## Problem statement
Could you retype the lines below exactly as they appear, leaving out the pictures?

•••

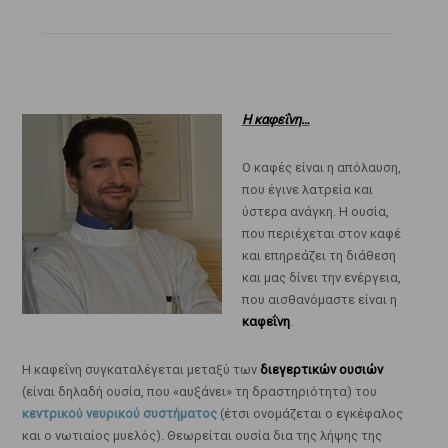
Η καφεΐνη…
Ο καφές είναι η απόλαυση,
που έγινε λατρεία και
ύστερα ανάγκη. Η ουσία,
που περιέχεται στον καφέ
και επηρεάζει τη διάθεση
και μας δίνει την ενέργεια,
που αισθανόμαστε είναι η
καφεΐνη
.
Η καφεΐνη συγκαταλέγεται μεταξύ των
διεγερτικών ουσιών
(είναι δηλαδή ουσία, που «αυξάνει» τη δραστηριότητα) του
κεντρικού νευρικού συστήματος
(έτσι ονομάζεται ο εγκέφαλος
και ο νωτιαίος μυελός). Θεωρείται ουσία δια της λήψης της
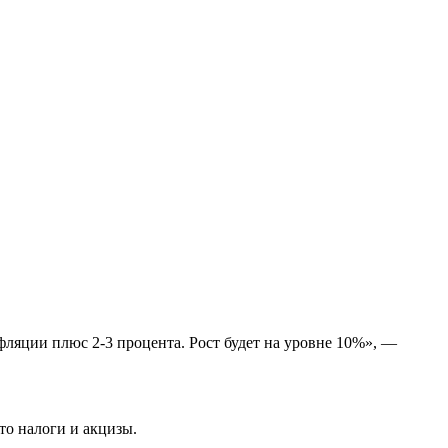
фляции плюс 2-3 процента. Рост будет на уровне 10%», —
то налоги и акцизы.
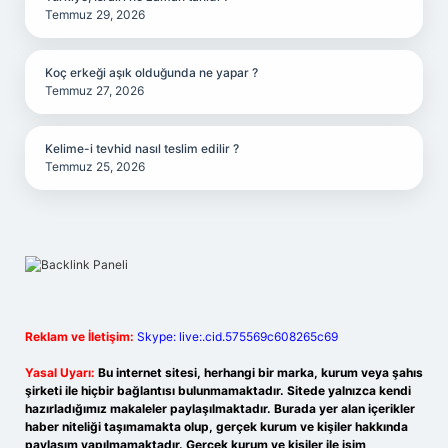
Temmuz 29, 2026
Koç erkeği aşık olduğunda ne yapar ?
Temmuz 27, 2026
Kelime-i tevhid nasıl teslim edilir ?
Temmuz 25, 2026
Reklam ve İletişim:
Skype: live:.cid.575569c608265c69
Yasal Uyarı:
Bu internet sitesi, herhangi bir marka, kurum veya şahıs
şirketi ile hiçbir bağlantısı bulunmamaktadır. Sitede yalnızca kendi
hazırladığımız makaleler paylaşılmaktadır. Burada yer alan içerikler
haber niteliği taşımamakta olup, gerçek kurum ve kişiler hakkında
paylaşım yapılmamaktadır. Gerçek kurum ve kişiler ile isim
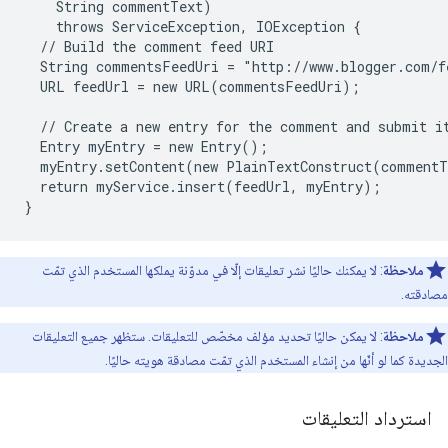
    String commentText)

    throws ServiceException, IOException {

  // Build the comment feed URI

  String commentsFeedUri = "http://www.blogger.com/f
  URL feedUrl = new URL(commentsFeedUri);

  // Create a new entry for the comment and submit it
  Entry myEntry = new Entry();

  myEntry.setContent(new PlainTextConstruct(commentT
  return myService.insert(feedUrl, myEntry);

ملاحظة
: لا يمكنك حاليًا نشر تعليقات إلّا في مدوّنة يملكها المستخدم الذي تمّت
مصادقته.
ملاحظة
: لا يمكن حاليًا تحديد مؤلف مخصّص للتعليقات. ستظهر جميع التعليقات
الجديدة كما لو أنّها من إنشاء المستخدم الذي تمّت مصادقة هويته حاليًا.
استرداد التعليقات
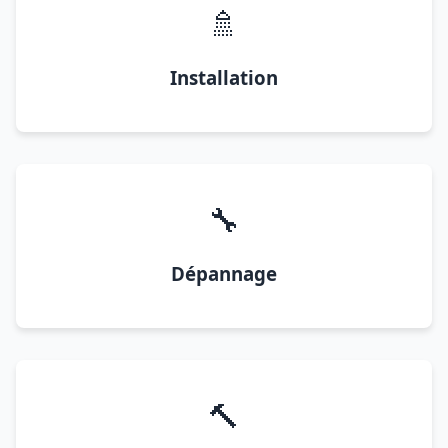
🚿
Installation
🔧
Dépannage
🔨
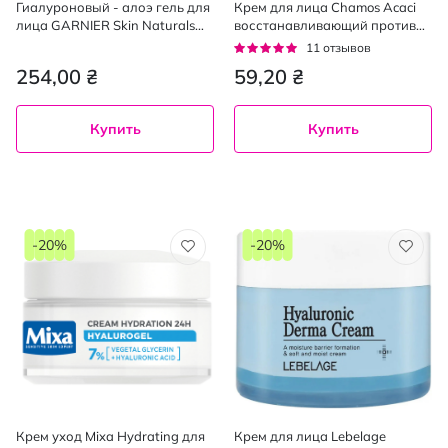
Гиалуроновый - алоэ гель для
Крем для лица Chamos Acaci
лица GARNIER Skin Naturals
восстанавливающий против
питательный для нормальной
морщин 12 мл
Рейтинг:
11
отзывов
и комбинированной кожи 50
95%
254,00 ₴
59,20 ₴
мл
Купить
Купить
-20%
-20%
Крем уход Mixa Hydrating для
Крем для лица Lebelage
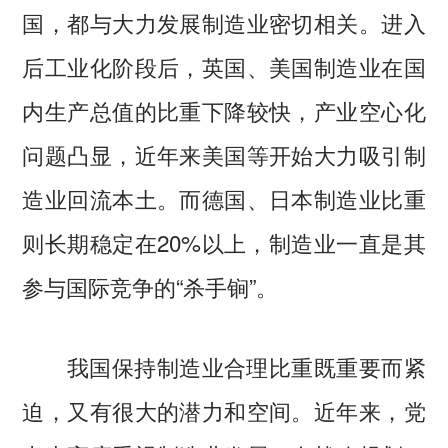
国，都与大力发展制造业密切相关。进入
后工业化阶段后，英国、美国制造业在国
内生产总值的比重下降较快，产业空心化
问题凸显，近年来美国等开始大力吸引制
造业回流本土。而德国、日本制造业比重
则长期稳定在20%以上，制造业一直是其
参与国际竞争的“杀手锏”。
我国保持制造业合理比重既重要而紧
迫，又有很大的潜力和空间。近年来，党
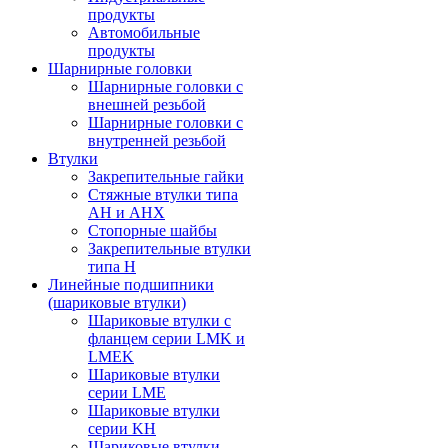
продукты
Автомобильные
продукты
Шарнирные головки
Шарнирные головки с
внешней резьбой
Шарнирные головки с
внутренней резьбой
Втулки
Закрепительные гайки
Стяжные втулки типа
AH и AHX
Стопорные шайбы
Закрепительные втулки
типа H
Линейные подшипники
(шариковые втулки)
Шариковые втулки с
фланцем серии LMK и
LMEK
Шариковые втулки
серии LME
Шариковые втулки
серии KH
Шариковые втулки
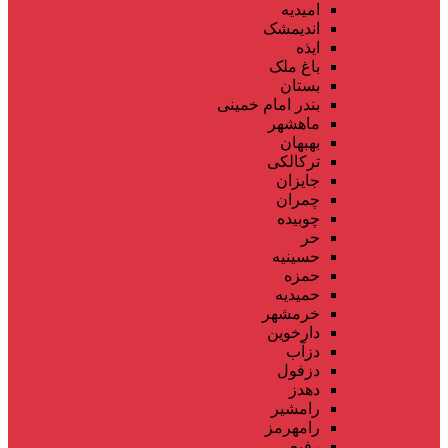
امیدیه
اندیمشک
ایذه
باغ ملک
بستان
بندر امام خمینی
ماهشهر
بهبهان
ترکالکی
جایزان
چمران
چوبیده
حر
حسینیه
حمزه
حمیدیه
خرمشهر
دارخوین
دزآب
دزفول
دهدز
رامشیر
رامهرمز
رفیع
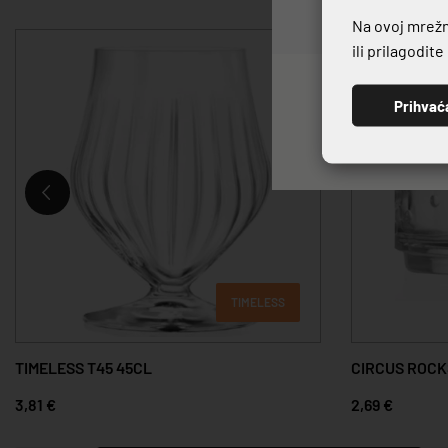
Na ovoj mrežno
ili prilagodit
Prihvać
TIMELESS
TIMELESS T45 45CL
CIRCUS ROCK
3,81 €
2,69 €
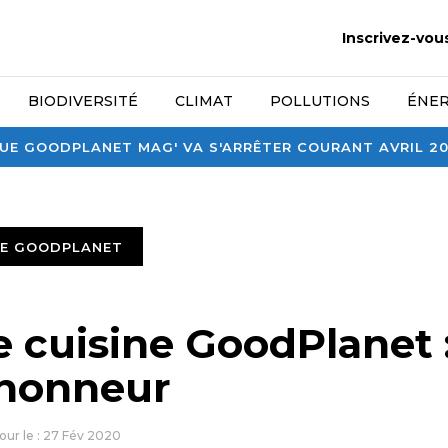
Inscrivez-vou
BIODIVERSITÉ
CLIMAT
POLLUTIONS
ÉNER
E GOODPLANET MAG' VA S'ARRÊTER COURANT AVRIL 2026
TE GOODPLANET
e cuisine GoodPlanet 
l’honneur
jour le : 27 Fév 2020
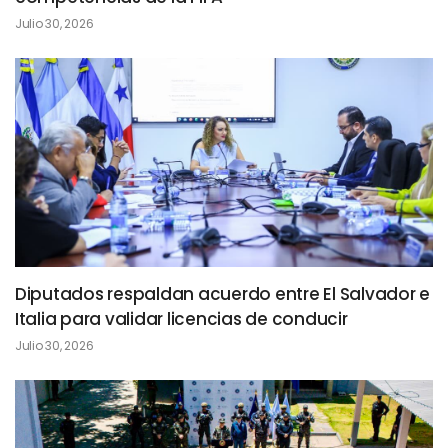
Julio 30, 2026
Diputados respaldan acuerdo entre El Salvador e
Italia para validar licencias de conducir
Julio 30, 2026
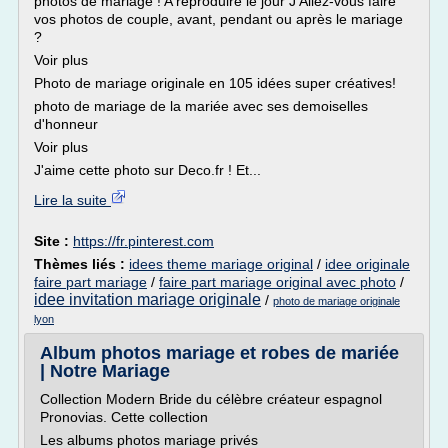
photos de mariage ! A reproduire le jour J Allez-vous faire
vos photos de couple, avant, pendant ou après le mariage
?
Voir plus
Photo de mariage originale en 105 idées super créatives!
photo de mariage de la mariée avec ses demoiselles
d'honneur
Voir plus
J'aime cette photo sur Deco.fr ! Et...
Lire la suite
Site :
https://fr.pinterest.com
Thèmes liés :
idees theme mariage original
/
idee originale
faire part mariage
/
faire part mariage original avec photo
/
idee invitation mariage originale
/
photo de mariage originale
lyon
Album photos mariage et robes de mariée
| Notre Mariage
Collection Modern Bride du célèbre créateur espagnol
Pronovias. Cette collection
Les albums photos mariage privés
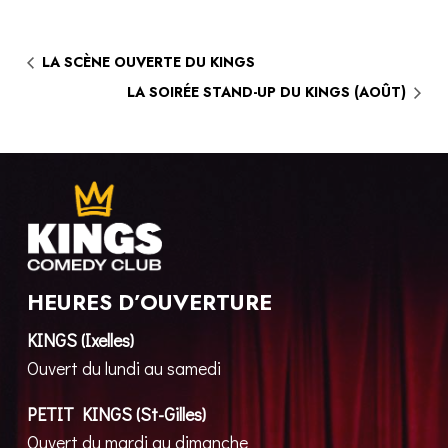
LA SCÈNE OUVERTE DU KINGS
LA SOIRÉE STAND-UP DU KINGS (AOÛT)
HEURES D’OUVERTURE
KINGS (Ixelles)
Ouvert du lundi au samedi
PETIT KINGS (St-Gilles)
Ouvert du mardi au dimanche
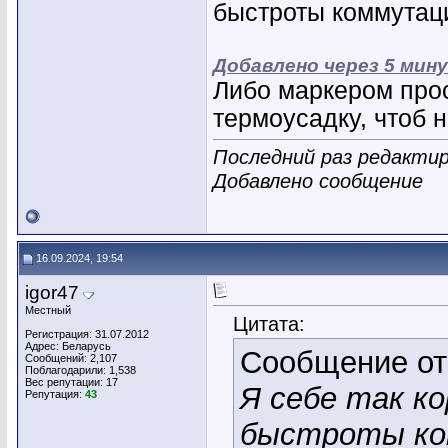
быстроты коммутац
Добавлено через 5 мин
Либо маркером прос
термоусадку, чтоб 
Последний раз редактир
Добавлено сообщение
16.09.2024, 19:54
igor47
Местный
Цитата:
Регистрация: 31.07.2012
Адрес: Беларусь
Сообщение о
Сообщений: 2,107
Поблагодарили: 1,538
Вес репутации:
17
Я себе так к
Репутация:
43
быстроты ко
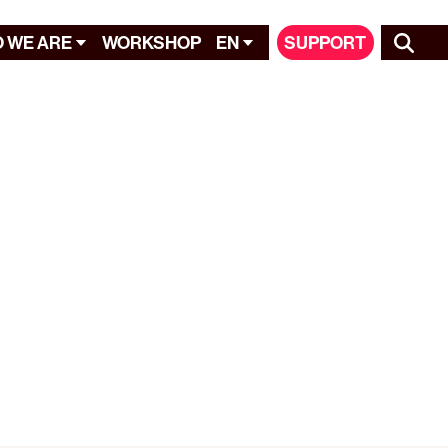
 WE ARE
WORKSHOP
EN
SUPPORT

•••

## Answer
Η καφεΐνη…
Ο καφές είναι η απόλαυση,
που έγινε λατρεία και
ύστερα ανάγκη. Η ουσία,
που περιέχεται στον καφέ
και επηρεάζει τη διάθεση
και μας δίνει την ενέργεια,
που αισθανόμαστε είναι η
καφεΐνη
.
Η καφεΐνη συγκαταλέγεται μεταξύ των
διεγερτικών ουσιών
(είναι δηλαδή ουσία, που «αυξάνει» τη δραστηριότητα) του
κεντρικού νευρικού συστήματος
(έτσι ονομάζεται ο εγκέφαλος
και ο νωτιαίος μυελός). Θεωρείται ουσία δια της λήψης της
фляции плюс 2-3 процента. Рост будет на уровне 10%», —
то налоги и акцизы.
Temmuz 29, 2026
Koç erkeği aşık olduğunda ne yapar ?
Temmuz 27, 2026
Kelime-i tevhid nasıl teslim edilir ?
Temmuz 25, 2026
Reklam ve İletişim:
Skype: live:.cid.575569c608265c69
Yasal Uyarı:
Bu internet sitesi, herhangi bir marka, kurum veya şahıs
şirketi ile hiçbir bağlantısı bulunmamaktadır. Sitede yalnızca kendi
hazırladığımız makaleler paylaşılmaktadır. Burada yer alan içerikler
haber niteliği taşımamakta olup, gerçek kurum ve kişiler hakkında
paylaşım yapılmamaktadır. Gerçek kurum ve kişiler ile isim
    String commentText)

    throws ServiceException, IOException {

  // Build the comment feed URI

  String commentsFeedUri = "http://www.blogger.com/f
  URL feedUrl = new URL(commentsFeedUri);

  // Create a new entry for the comment and submit it
  Entry myEntry = new Entry();

  myEntry.setContent(new PlainTextConstruct(commentT
  return myService.insert(feedUrl, myEntry);

ملاحظة
: لا يمكنك حاليًا نشر تعليقات إلّا في مدوّنة يملكها المستخدم الذي تمّت
مصادقته.
ملاحظة
: لا يمكن حاليًا تحديد مؤلف مخصّص للتعليقات. ستظهر جميع التعليقات
الجديدة كما لو أنّها من إنشاء المستخدم الذي تمّت مصادقة هويته حاليًا.
استرداد التعليقات
🚿
Installation
🔧
Dépannage
🔨
Гиалуроновый - алоэ гель для
Крем для лица Chamos Acaci
лица GARNIER Skin Naturals
восстанавливающий против
питательный для нормальной
морщин 12 мл
Рейтинг:
11
отзывов
и комбинированной кожи 50
95%
254,00 ₴
59,20 ₴
мл
Купить
Купить
-20%
-20%
Крем уход Mixa Hydrating для
Крем для лица Lebelage
国，都与大力发展制造业密切相关。进入
后工业化阶段后，英国、美国制造业在国
内生产总值的比重下降较快，产业空心化
问题凸显，近年来美国等开始大力吸引制
造业回流本土。而德国、日本制造业比重
则长期稳定在20%以上，制造业一直是其
参与国际竞争的“杀手锏”。
我国保持制造业合理比重既重要而紧
迫，又有很大的潜力和空间。近年来，党
продукты
Автомобильные
продукты
Шарнирные головки
Шарнирные головки с
внешней резьбой
Шарнирные головки с
внутренней резьбой
Втулки
Закрепительные гайки
Стяжные втулки типа
AH и AHX
Стопорные шайбы
Закрепительные втулки
типа H
Линейные подшипники
(шариковые втулки)
Шариковые втулки с
фланцем серии LMK и
LMEK
Шариковые втулки
серии LME
Шариковые втулки
серии KH
Шариковые втулки
امیدیه
اندیمشک
ایذه
باغ ملک
بستان
بندر امام خمینی
ماهشهر
بهبهان
ترکالکی
جایزان
چمران
چوبیده
حر
حسینیه
حمزه
حمیدیه
خرمشهر
دارخوین
دزآب
دزفول
دهدز
رامشیر
رامهرمز
رفیع
Na ovoj mrežno
ili prilagodit
Prihvać
TIMELESS
TIMELESS T45 45CL
CIRCUS ROCK
3,81 €
2,69 €
Inscrivez-vou
BIODIVERSITÉ
CLIMAT
POLLUTIONS
ÉNER
E GOODPLANET MAG' VA S'ARRÊTER COURANT AVRIL 2026
TE GOODPLANET
e cuisine GoodPlanet 
l’honneur
jour le : 27 Fév 2020
Julio 30, 2026
Diputados respaldan acuerdo entre El Salvador e
Italia para validar licencias de conducir
Julio 30, 2026
photos de mariage ! A reproduire le jour J Allez-vous faire
vos photos de couple, avant, pendant ou après le mariage
?
Voir plus
Photo de mariage originale en 105 idées super créatives!
photo de mariage de la mariée avec ses demoiselles
d'honneur
Voir plus
J'aime cette photo sur Deco.fr ! Et...
Lire la suite
Site :
https://fr.pinterest.com
Thèmes liés :
idees theme mariage original
/
idee originale
faire part mariage
/
faire part mariage original avec photo
/
idee invitation mariage originale
/
photo de mariage originale
lyon
Album photos mariage et robes de mariée
| Notre Mariage
Collection Modern Bride du célèbre créateur espagnol
Pronovias. Cette collection
Les albums photos mariage privés
LA SCÈNE OUVERTE DU KINGS
LA SOIRÉE STAND-UP DU KINGS (AOÛT)
HEURES D’OUVERTURE
KINGS (Ixelles)
Ouvert du lundi au samedi
PETIT KINGS (St-Gilles)
Ouvert du mardi au dimanche
быстроты коммутац
Добавлено через 5 мин
Либо маркером прос
термоусадку, чтоб 
Последний раз редактир
Добавлено сообщение
16.09.2024, 19:54
igor47
Местный
Цитата:
Регистрация: 31.07.2012
Адрес: Беларусь
Сообщение о
Сообщений: 2,107
Поблагодарили: 1,538
Вес репутации:
17
Я себе так к
Репутация:
43
быстроты ко
 WE ARE
WORKSHOP
EN
SUPPORT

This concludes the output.